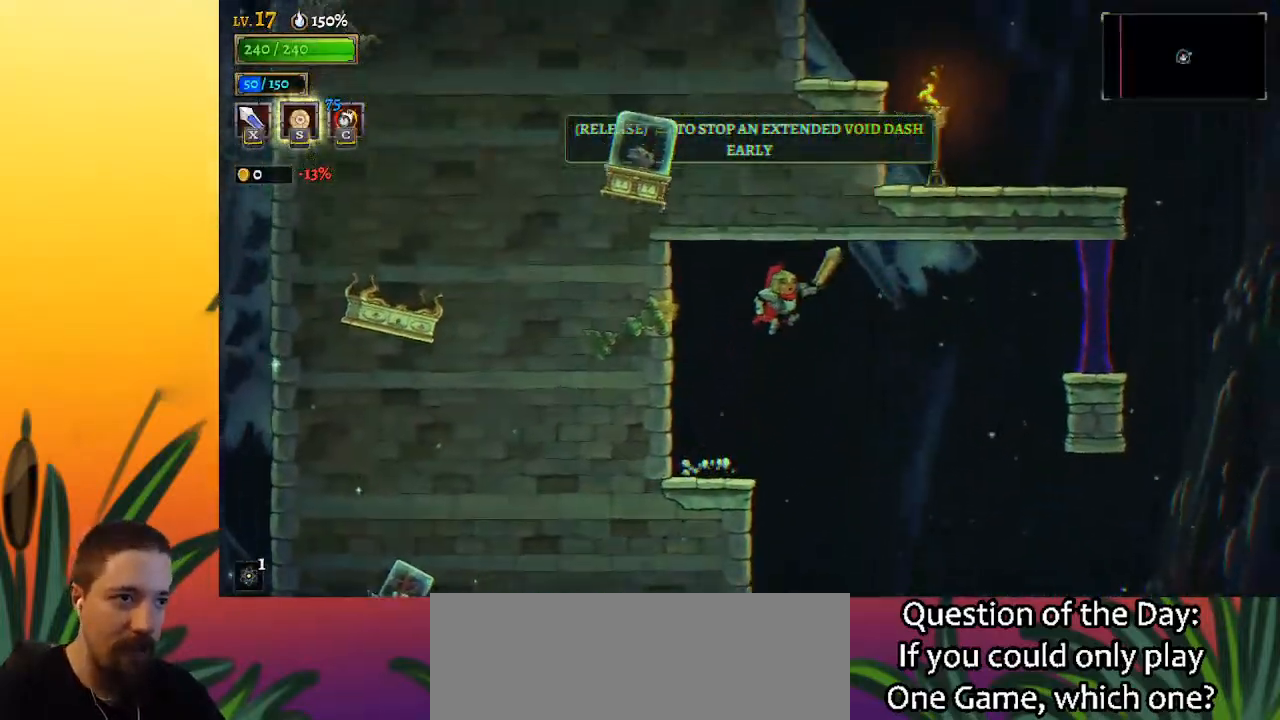
{"keys": ["d", "right"], "events": [[167, "d", "down"], [217, "z", "up"]]}
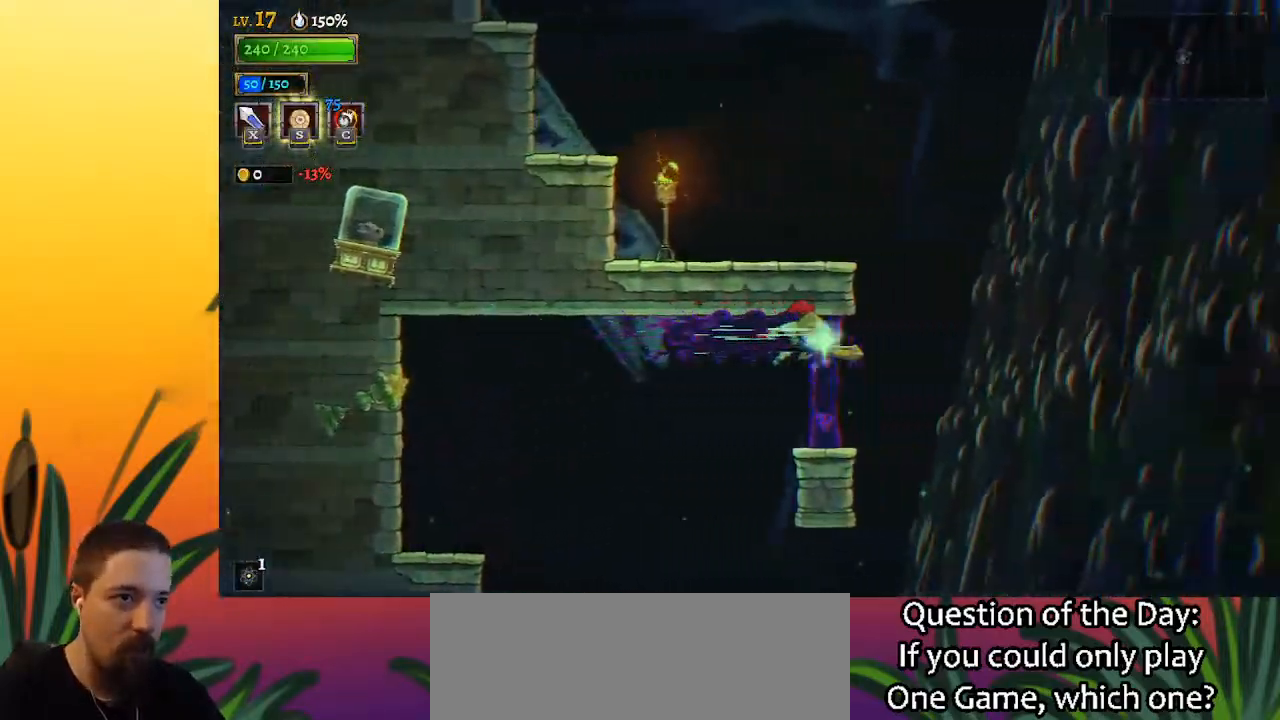
{"keys": ["left", "z"], "events": [[83, "d", "up"], [133, "right", "up"], [183, "z", "down"], [317, "left", "down"]]}
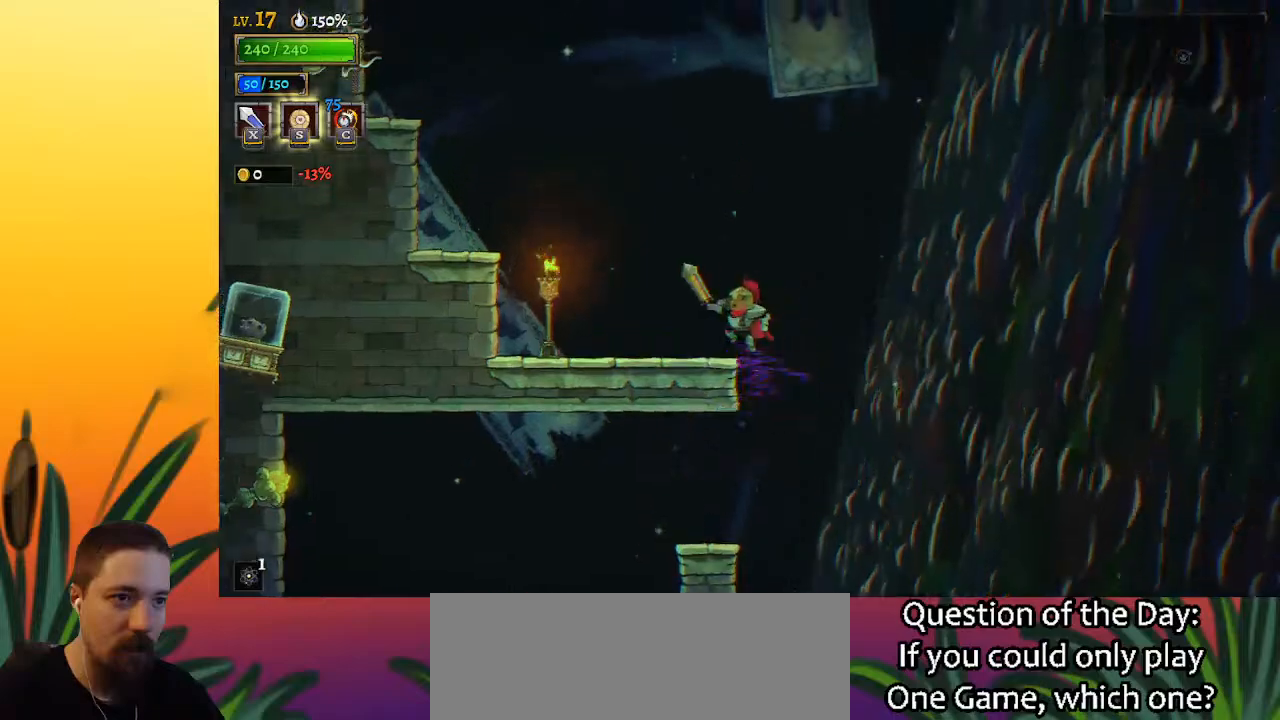
{"keys": ["right", "z"], "events": [[50, "z", "up"], [100, "left", "up"], [200, "right", "down"], [233, "z", "down"]]}
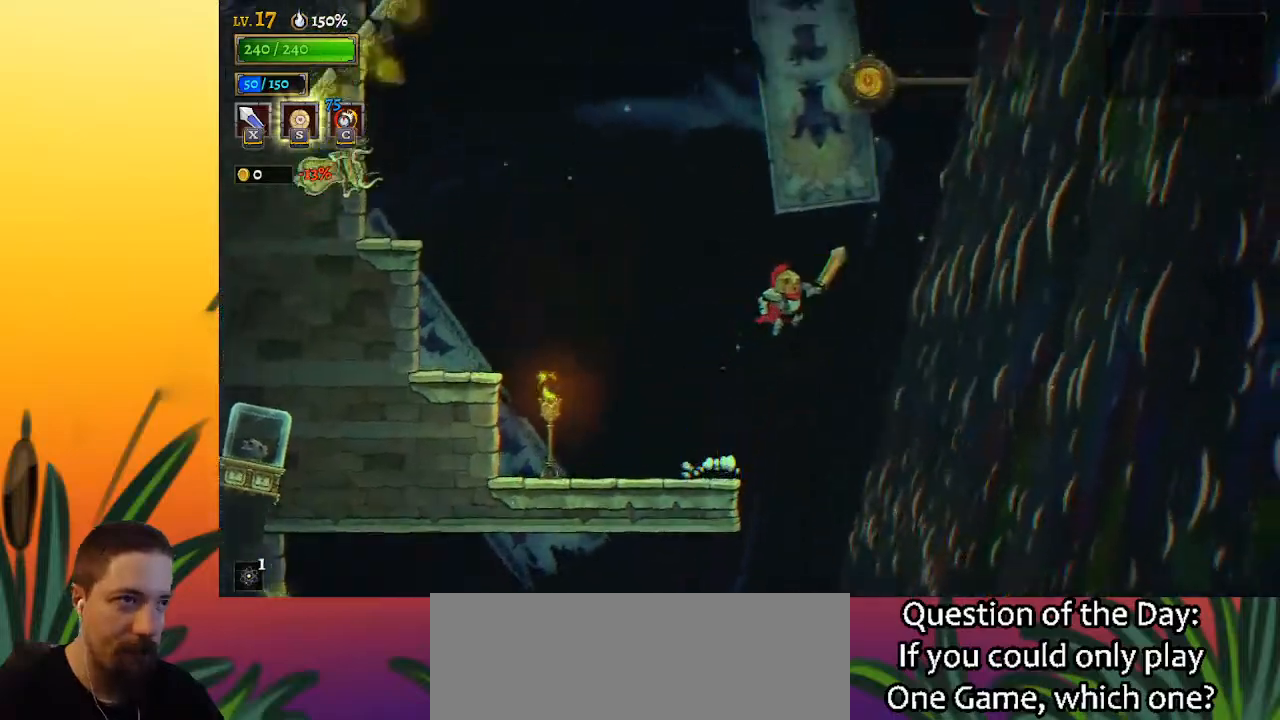
{"keys": ["z"], "events": [[233, "right", "up"], [233, "z", "up"], [267, "z", "down"]]}
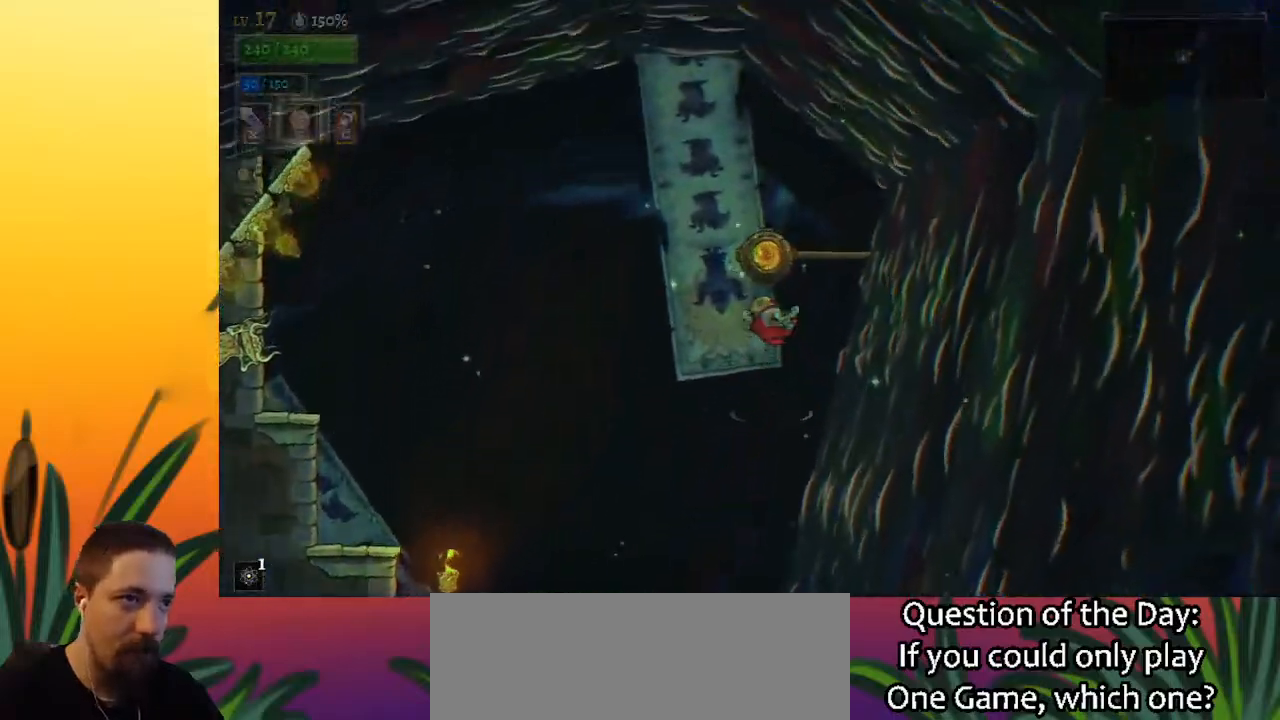
{"keys": [], "events": [[100, "up", "down"], [250, "up", "up"], [283, "z", "up"]]}
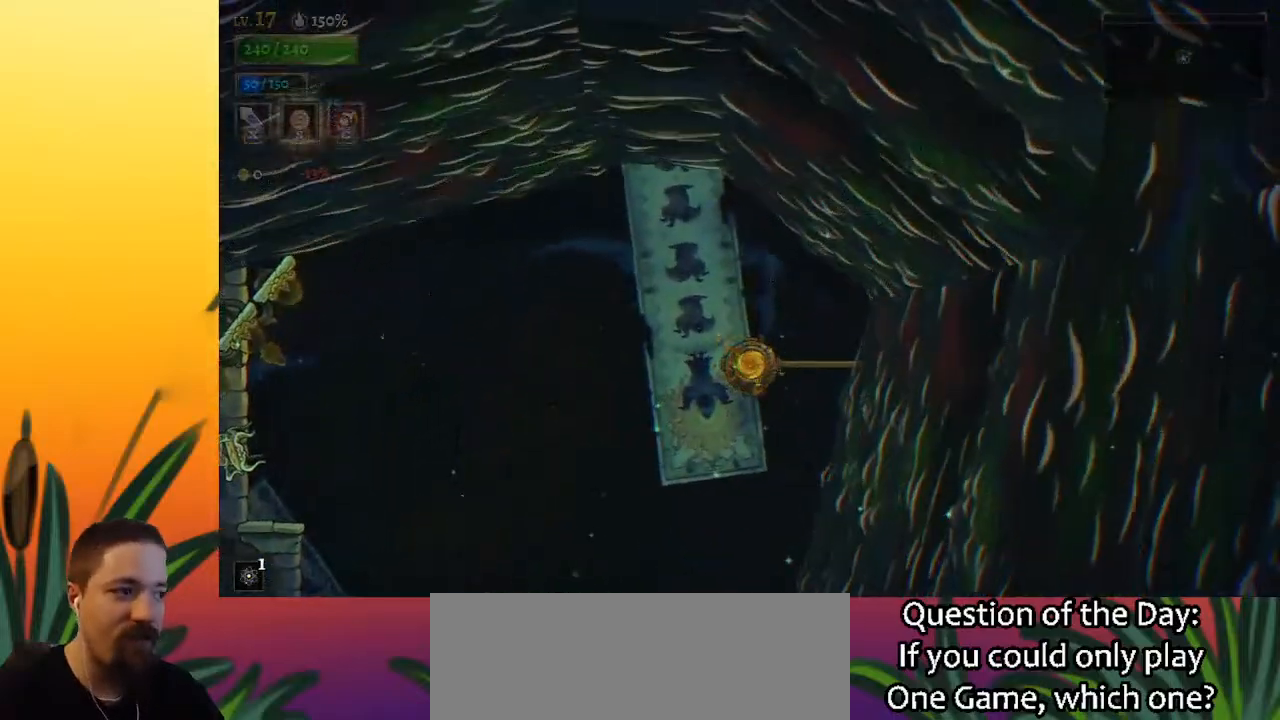
{"keys": [], "events": []}
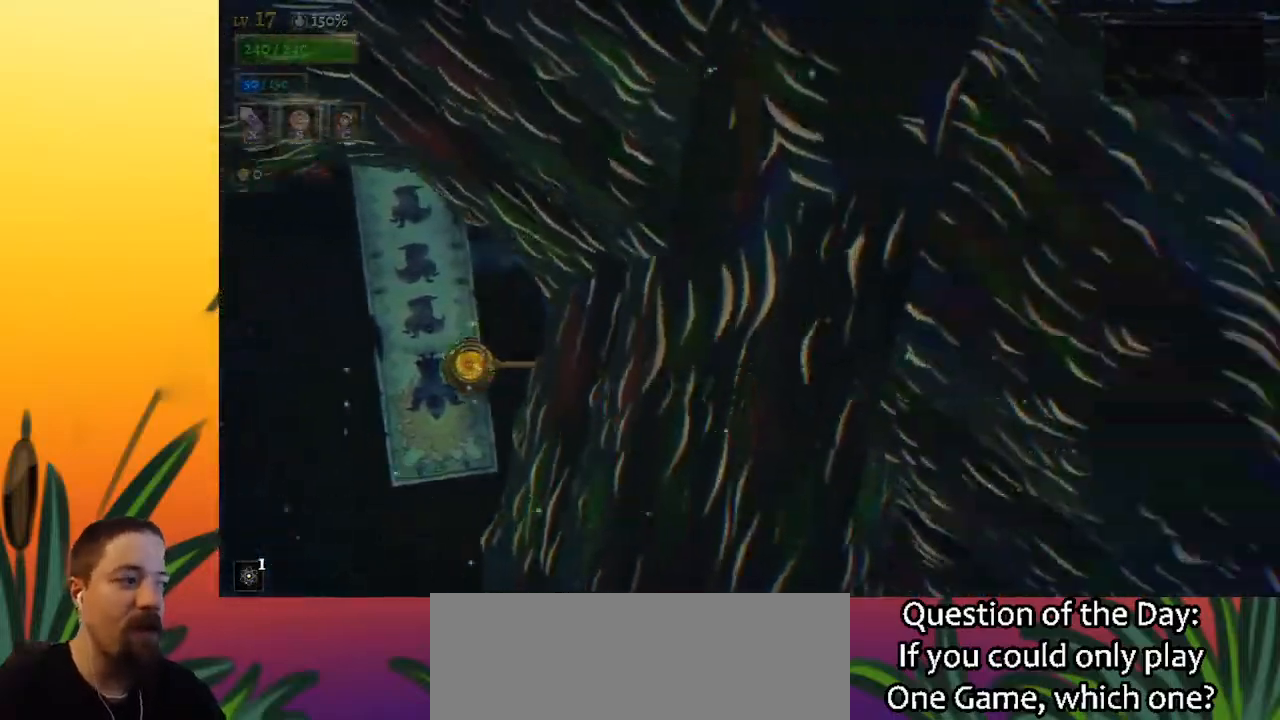
{"keys": [], "events": []}
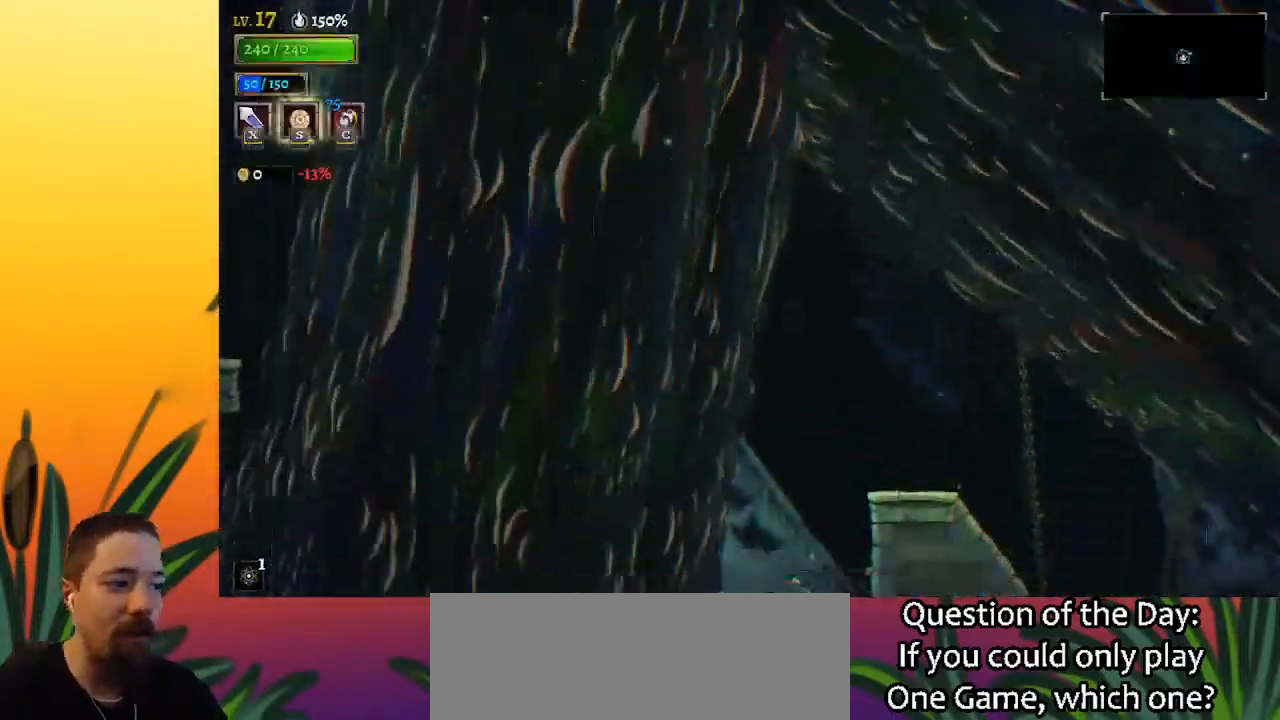
{"keys": [], "events": []}
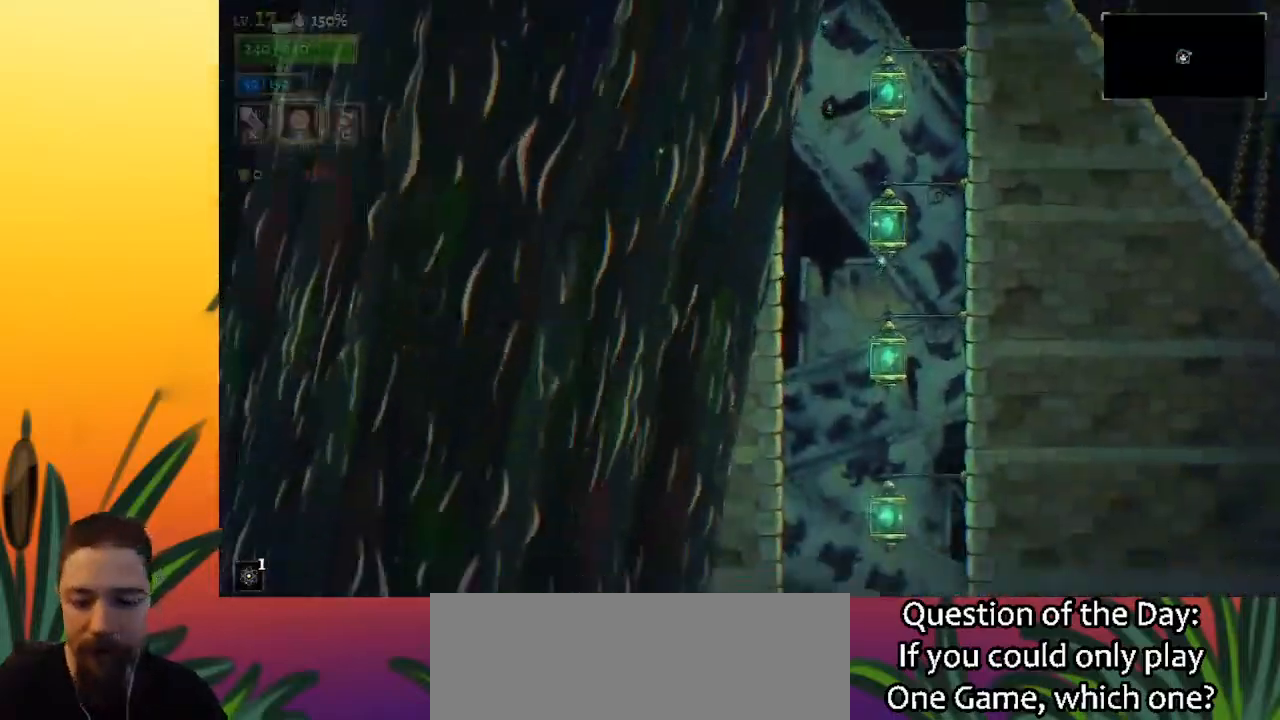
{"keys": [], "events": []}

▬▬▬

-- Requirement --
Make a word-for-word copy of the entries, without any pictures.

-- Problem solution --
{"keys": ["d", "right"], "events": [[167, "d", "down"], [217, "z", "up"]]}
{"keys": ["left", "z"], "events": [[83, "d", "up"], [133, "right", "up"], [183, "z", "down"], [317, "left", "down"]]}
{"keys": ["right", "z"], "events": [[50, "z", "up"], [100, "left", "up"], [200, "right", "down"], [233, "z", "down"]]}
{"keys": ["z"], "events": [[233, "right", "up"], [233, "z", "up"], [267, "z", "down"]]}
{"keys": [], "events": [[100, "up", "down"], [250, "up", "up"], [283, "z", "up"]]}
{"keys": [], "events": []}
{"keys": [], "events": []}
{"keys": [], "events": []}
{"keys": [], "events": []}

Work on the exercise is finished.